The much-controverted question of treaty self-execution is widely understood to concern whether a treaty may be enforced directly by the courts or must instead await legislative implementation. Professor Sloss proposes a two-step analysis for addressing this question. The first step is to determine what the treaty obligates the United States to do. This is a question of treaty interpretation, to be answered through the application of the international law of treaty interpretation. The second step is to identify which domestic officials have the power and duty to enforce the obligation. This, Professor Sloss argues, is entirely a matter of U.S. domestic law, not a matter of treaty interpretation. Courts and commentators have fallen into error, and produced much confusion, by treating the second question as one of treaty interpretation, seeking an answer in the text of the treaty or in the parties’ intent. Professor Sloss notes that treaties seldom address the question of which domestic officials — legislative, executive, or judicial — are responsible for enforcing the treaty. Instead, treaty parties almost always leave that question to the domestic law of the states-parties.

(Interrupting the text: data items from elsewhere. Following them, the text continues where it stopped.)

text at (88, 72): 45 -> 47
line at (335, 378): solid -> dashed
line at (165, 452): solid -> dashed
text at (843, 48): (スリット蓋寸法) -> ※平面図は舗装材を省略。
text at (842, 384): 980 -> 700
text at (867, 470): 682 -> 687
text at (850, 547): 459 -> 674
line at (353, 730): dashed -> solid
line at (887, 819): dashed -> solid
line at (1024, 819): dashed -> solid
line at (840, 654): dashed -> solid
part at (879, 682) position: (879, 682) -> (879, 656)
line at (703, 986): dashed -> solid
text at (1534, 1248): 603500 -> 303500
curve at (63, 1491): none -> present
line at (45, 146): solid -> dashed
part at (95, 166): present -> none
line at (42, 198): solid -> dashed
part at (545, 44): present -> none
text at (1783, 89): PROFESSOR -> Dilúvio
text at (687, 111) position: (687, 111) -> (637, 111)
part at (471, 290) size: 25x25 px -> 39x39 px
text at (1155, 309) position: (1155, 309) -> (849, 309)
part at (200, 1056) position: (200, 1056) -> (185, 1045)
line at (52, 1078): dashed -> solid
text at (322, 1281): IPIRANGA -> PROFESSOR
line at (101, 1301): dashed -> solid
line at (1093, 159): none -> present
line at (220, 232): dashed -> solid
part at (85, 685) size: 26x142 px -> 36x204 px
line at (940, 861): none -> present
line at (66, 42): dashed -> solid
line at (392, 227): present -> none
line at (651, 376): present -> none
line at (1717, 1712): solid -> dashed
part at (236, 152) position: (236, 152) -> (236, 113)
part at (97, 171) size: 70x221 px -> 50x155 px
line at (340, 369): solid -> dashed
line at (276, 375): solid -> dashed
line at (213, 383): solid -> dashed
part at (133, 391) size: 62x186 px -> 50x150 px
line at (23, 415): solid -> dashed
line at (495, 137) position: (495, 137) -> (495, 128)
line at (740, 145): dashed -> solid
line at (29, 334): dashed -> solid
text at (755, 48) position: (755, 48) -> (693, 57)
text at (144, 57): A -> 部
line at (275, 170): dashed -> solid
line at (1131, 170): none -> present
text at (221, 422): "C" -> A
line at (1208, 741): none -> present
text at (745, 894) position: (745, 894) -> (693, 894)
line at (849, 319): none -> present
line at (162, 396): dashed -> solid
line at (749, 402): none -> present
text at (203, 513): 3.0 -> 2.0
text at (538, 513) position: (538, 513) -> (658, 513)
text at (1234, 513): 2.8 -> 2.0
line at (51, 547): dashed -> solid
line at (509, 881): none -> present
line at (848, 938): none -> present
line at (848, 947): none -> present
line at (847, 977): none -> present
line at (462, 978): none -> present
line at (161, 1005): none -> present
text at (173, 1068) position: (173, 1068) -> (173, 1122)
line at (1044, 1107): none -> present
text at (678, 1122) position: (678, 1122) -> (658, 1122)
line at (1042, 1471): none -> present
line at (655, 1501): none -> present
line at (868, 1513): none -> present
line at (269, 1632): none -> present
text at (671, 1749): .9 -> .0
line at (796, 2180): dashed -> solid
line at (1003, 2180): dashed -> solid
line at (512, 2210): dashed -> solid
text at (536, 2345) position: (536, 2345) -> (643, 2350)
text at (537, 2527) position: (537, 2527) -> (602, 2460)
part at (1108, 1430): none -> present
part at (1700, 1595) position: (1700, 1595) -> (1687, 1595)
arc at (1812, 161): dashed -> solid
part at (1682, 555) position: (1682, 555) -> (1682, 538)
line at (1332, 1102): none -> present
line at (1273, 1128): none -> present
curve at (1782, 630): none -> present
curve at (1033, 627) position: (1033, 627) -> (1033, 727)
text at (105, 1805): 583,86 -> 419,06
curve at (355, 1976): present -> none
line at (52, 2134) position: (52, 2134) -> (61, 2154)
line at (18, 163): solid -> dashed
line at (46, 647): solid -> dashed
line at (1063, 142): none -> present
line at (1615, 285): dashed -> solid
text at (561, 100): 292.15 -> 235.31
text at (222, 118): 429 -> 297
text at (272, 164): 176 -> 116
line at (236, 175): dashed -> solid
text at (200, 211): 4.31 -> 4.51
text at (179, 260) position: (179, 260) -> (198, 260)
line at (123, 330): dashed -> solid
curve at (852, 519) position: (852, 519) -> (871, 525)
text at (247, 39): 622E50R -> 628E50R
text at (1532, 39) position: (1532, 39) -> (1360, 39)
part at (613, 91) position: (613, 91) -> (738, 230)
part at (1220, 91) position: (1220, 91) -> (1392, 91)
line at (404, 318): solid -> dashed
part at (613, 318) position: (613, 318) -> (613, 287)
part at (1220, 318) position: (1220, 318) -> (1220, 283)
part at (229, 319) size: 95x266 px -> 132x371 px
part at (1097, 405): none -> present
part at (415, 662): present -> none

The author states that Professor Sloss is entirely correct to note that seeking the answer to this question in the treaty itself is highly problematic. Although there is nothing in international law that prevents states from addressing that question in the treaty itself, the fact is that states almost never do so. Domestic officials take their cues from domestic law, and states have very different constitutional rules concerning the need for legislative implementation of treaties. In the United Kingdom and most nations of the British Commonwealth, treaties are never enforceable in the courts until they have been implemented by legislation. The constitutional law of other countries permits the direct judicial enforcement of some treaties but not of others. In the United States, for example, treaties that require the criminalization of conduct or the appropriation of money must be legislatively implemented because the Constitution has been interpreted to require a statute for those purposes. Because of the diversity of domestic constitutional rules on the question, states rarely, if ever, address the issue of domestic implementation in the treaties they conclude. Seeking an answer to the self-executing question in the treaty itself is thus, in Justice Breyer’s words, like “hunting [for] the snark.” No matter how hard they look, the courts will almost never find an answer there.

States instead leave the question to the domestic law of each state-party. The most relevant provision of our Constitution is the Supremacy Clause, which provides that “all Treaties” of the United States are “the supreme Law of the Land,” and instructs judges to give them effect. This clause, the author argues, was intended to reverse the British rule, which we would otherwise have inherited. It establishes that treaties in the United States do not, as a constitutional matter, always require implementing legislation, and it appears to establish that treaties are judicially enforceable in the same circumstances as constitutional and statutory provisions of like content. The first task for a court confronted with a treaty should thus be to identify the treaty’s content, which, as Professor Sloss argues, is a matter of treaty interpretation. The next step should to be to ask whether the obligation imposed by the treaty is one that would be judicially enforceable if it were found in a statute. Thus, as with statutes, a treaty would not be judicially enforceable if it were unconstitutional — for example, if it purported to accomplish something for which the Constitution requires a statute, such as criminalization of conduct or appropriation of money. Similarly, a treaty would not be judicially enforceable if it imposed an obligation requiring the exercise of political judgment. This category would include treaties that set forth aspirations or that contemplate the exercise of discretion requiring political judgment. But, as Professor Sloss correctly argues, a treaty imposing a non-discretionary duty of government to behave in a determinate way towards individuals should not generally give rise to questions regarding its judicial enforceability at the behest of such individuals.